Ainda segundo Marcelo, já há novos eventos marcados. Na segunda-feira (12), a manifestação será contra o deputado afastado Eduardo Cunha e favor da cassação definitiva de seu mandato. No dia 18, deve haver mais uma manifestação nacional contra Temer e no dia 16 está previso um sarau cultural na Rua São Francisco, às 18h, segundo os organizadores.

Outros protestos

Na terça-feira (6), cerca de 10 mil pessoas participaram de um ato que também contou com mil integrantes do Movimento dos Trabalhadores Sem Terra. Um manifestante foi preso por, supostamente, tentar pichar uma viatura da Polícia Militar.

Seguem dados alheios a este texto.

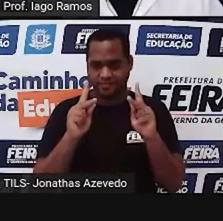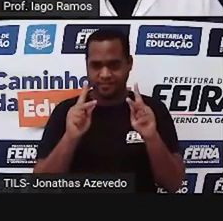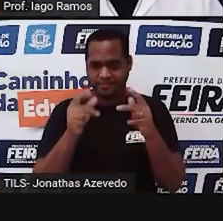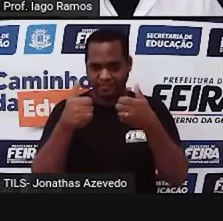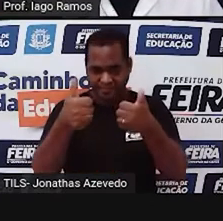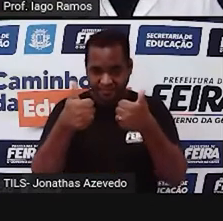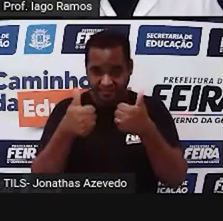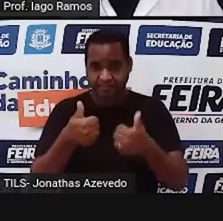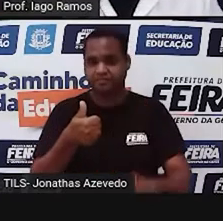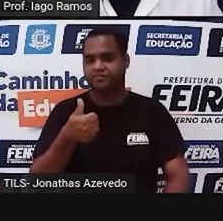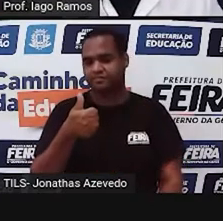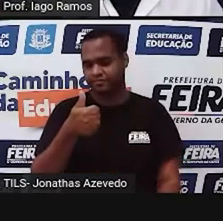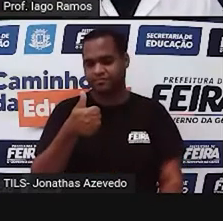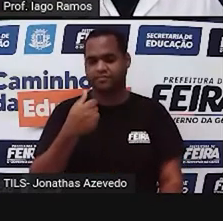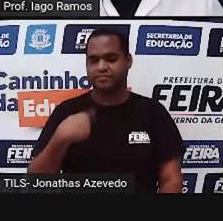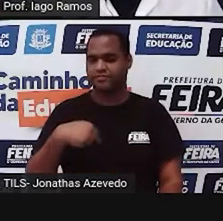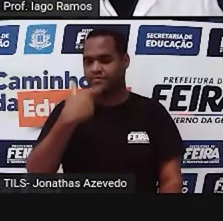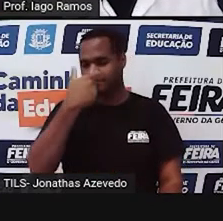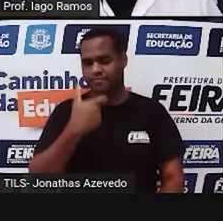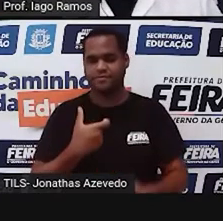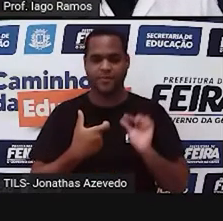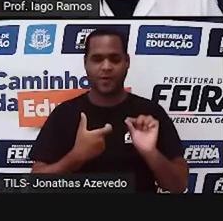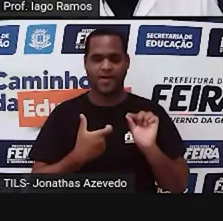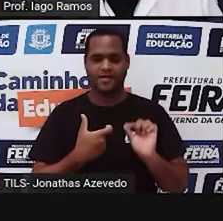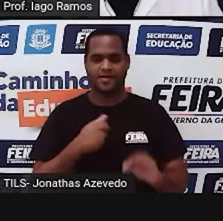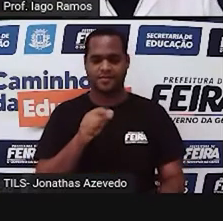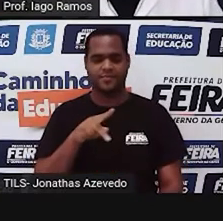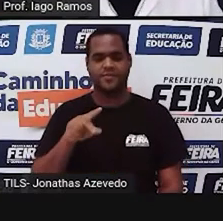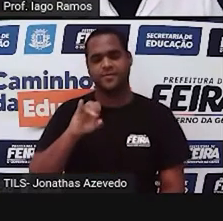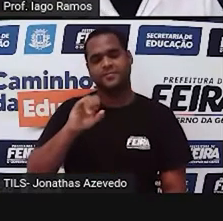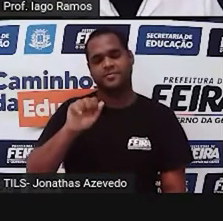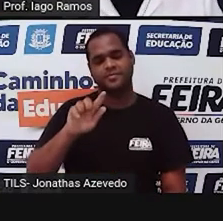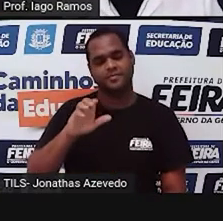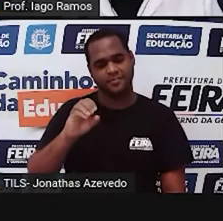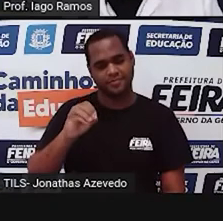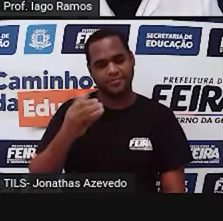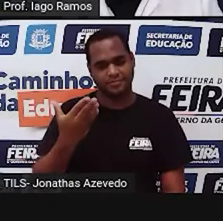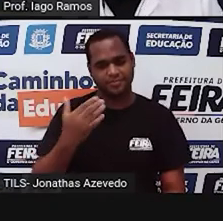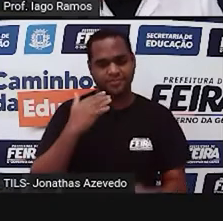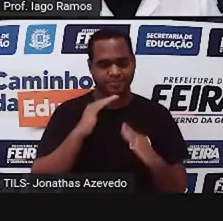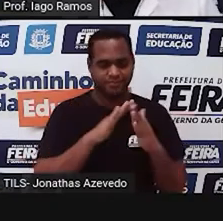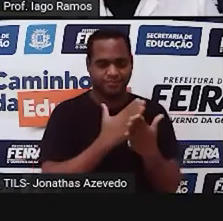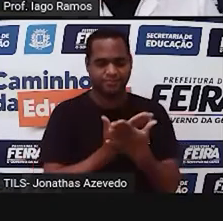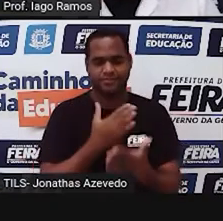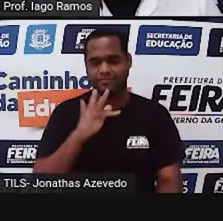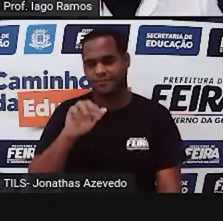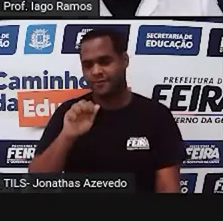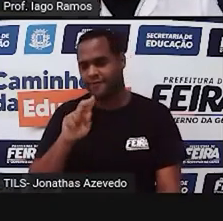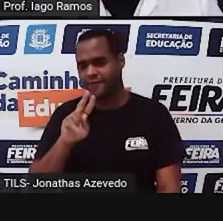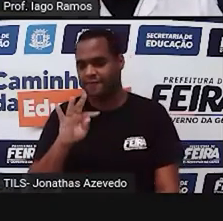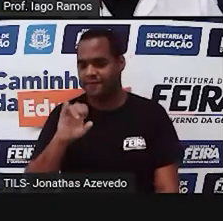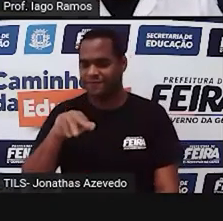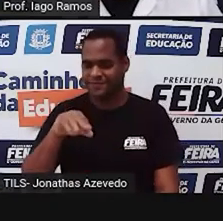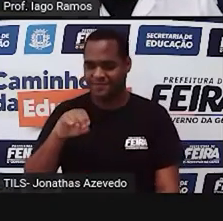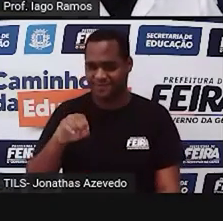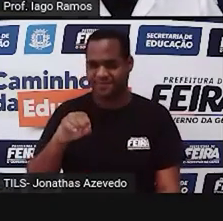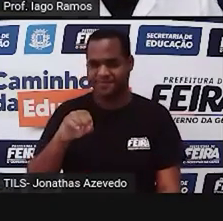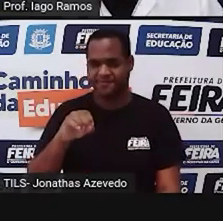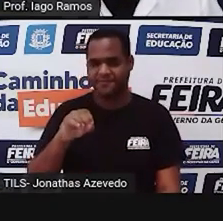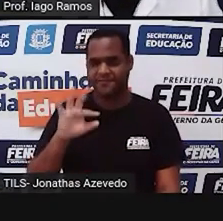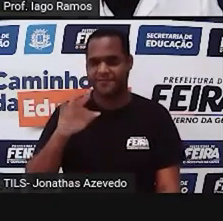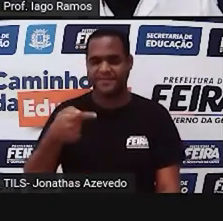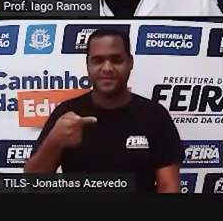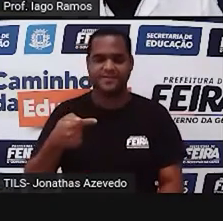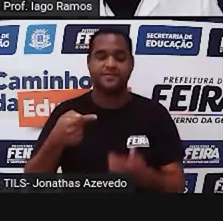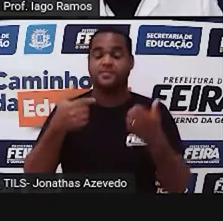Bom, esse aqui que está falando é o professor Iago, venho lá da Escola Municipal Faustino de Azima, tá bom? Eu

Após a prisão, o trajeto foi alterado e se dirigiu ao 1º DP, na Rua André de Barros, para prestar apoio a Felipe Machado. Os advogados do grupo CWB Contra Temer reúnem vídeos e registros fotográficos da ação da PM. O grupo tenta esclarecer o que realmente pode ter motivado a prisão do manifestante. Uma fiança de R$ 800 foi estipulada e o rapaz liberado.

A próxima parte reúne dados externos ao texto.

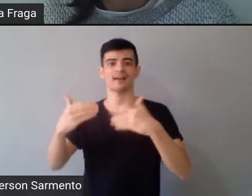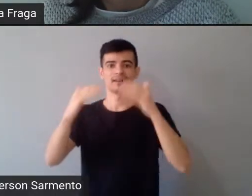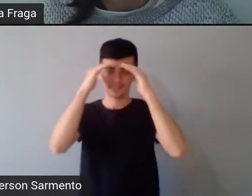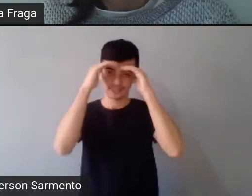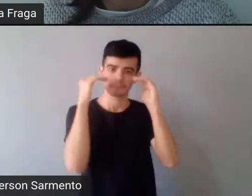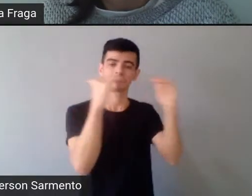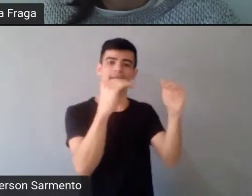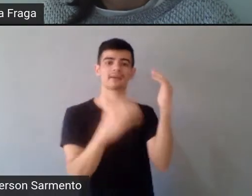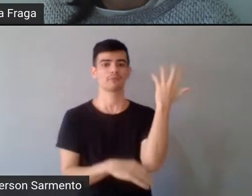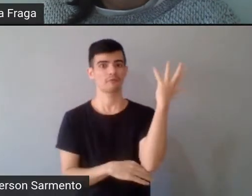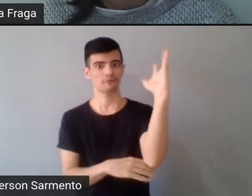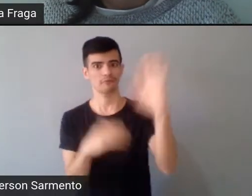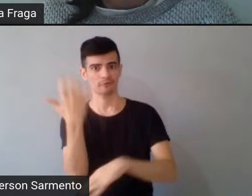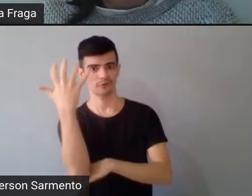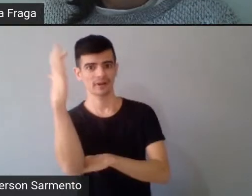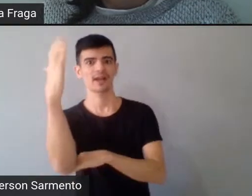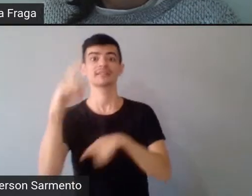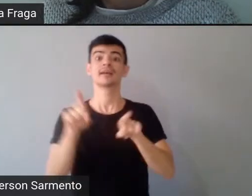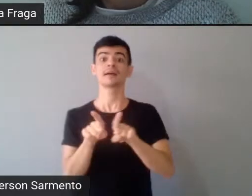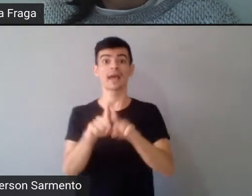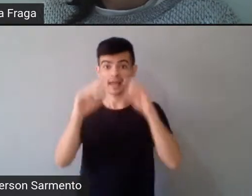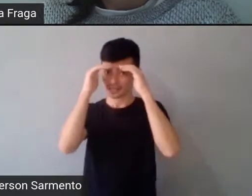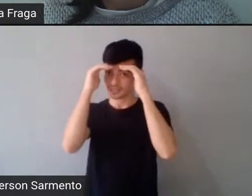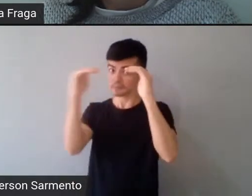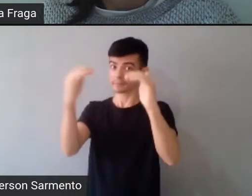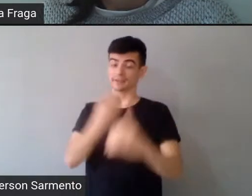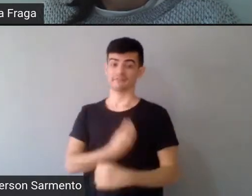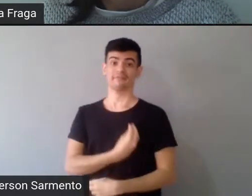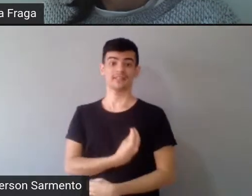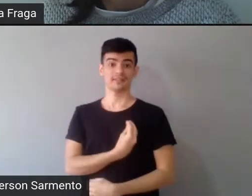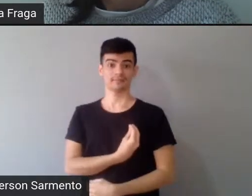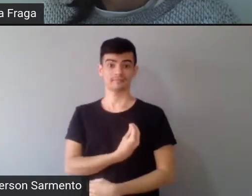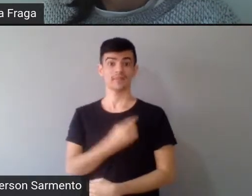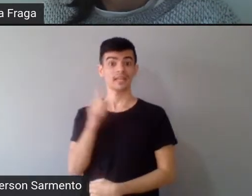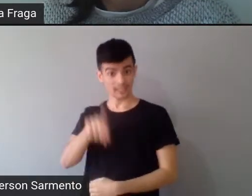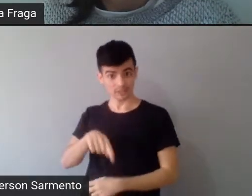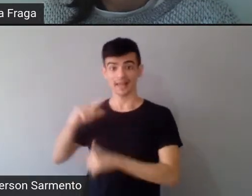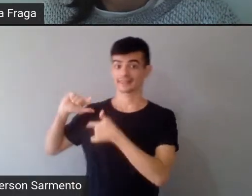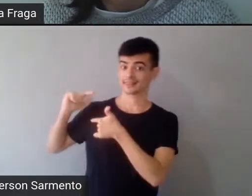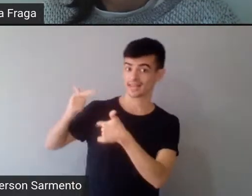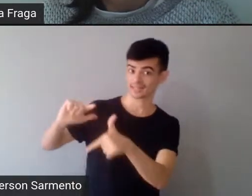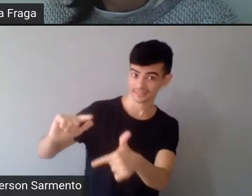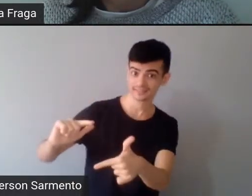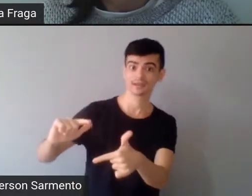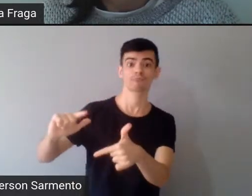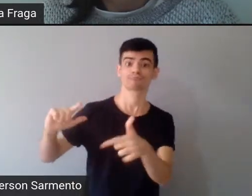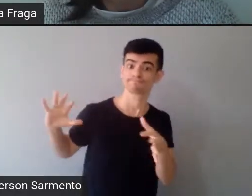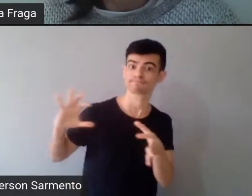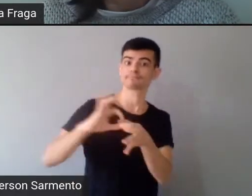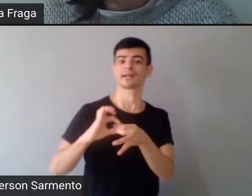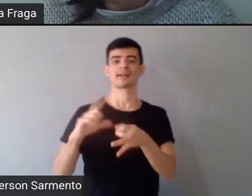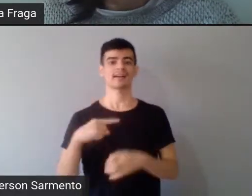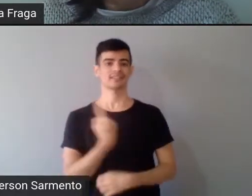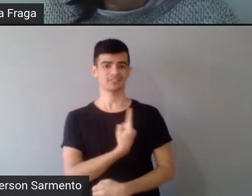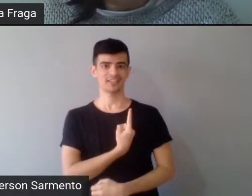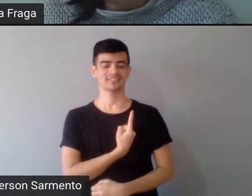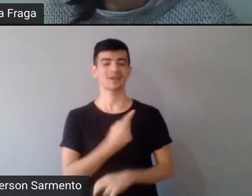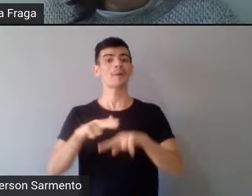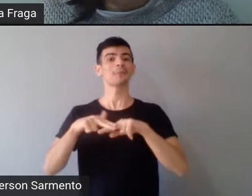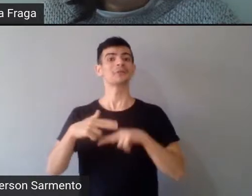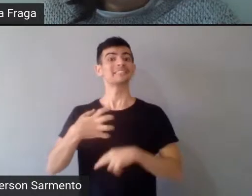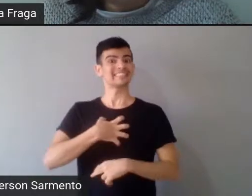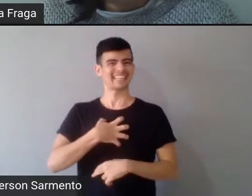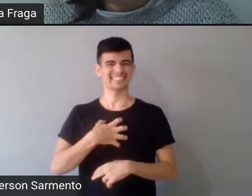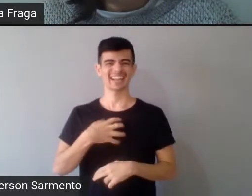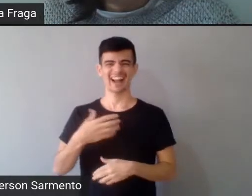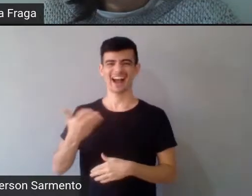eu acho que é uma tradição que nos une. Então, por isso que eu falei que, para mim, foi um presente enorme estar aqui, juntamente com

Na noite de quinta-feira (1), os protestos foram marcados por vandalismo. Quatro prédios foram depredados, dois ônibus, duas estações-tubo e um carro de reportagem foram pichados. Os manifestantes realizaram o segundo protesto consecutivo em Curitiba. Na quarta-feira (31), dia do impeachment de Dilma Rousseff, também houve protesto, mas sem depredações. Os dois atos reuniram entre 3 mil e 5 mil pessoas, segundo organizadores. A Polícia Militar contou 400 manifestantes reunidos e 800 ao longo da noite.

Protesto pacífico

O grupo CWB Contra Temer divulgou nota nesta terça-feira para ressaltar que não apoia atos de violência durante manifestações. Esse é o mesmo grupo que organizou os protestos dessa terça e de quinta-feira da semana passada, quando prédios foram atacados no Centro da cidade, e do último domingo, em que manifestantes apedrejaram e picharam a sede do diretório estadual do PMDB, carros, um bar e a sede do Tribunal Regional do Trabalho (TRT).

A nota do movimento que pede a saída de Michel Temer da presidência afirma que os seguidores do grupo são “cidadãos comuns, trabalhadores e estudantes, que assumiram a responsabilidade de mobilizar o máximo de pessoas em torno de pautas unificadas da esquerda neste delicado momento político”.

Os manifestantes afirmam prezam pela segurança dos que participam dos atos e pedem por “não violência”. Segundo o grupo, “depredações servirão somente de justificativa para os setores mais conservadores da sociedade deslegitimarem a mobilização política que ocorre e ganha força neste momento”. Os atos de vandalismo do último domingo duraram cerca de 30 minutos. A Polícia Militar acompanhou a passeata, mas ninguém foi detido.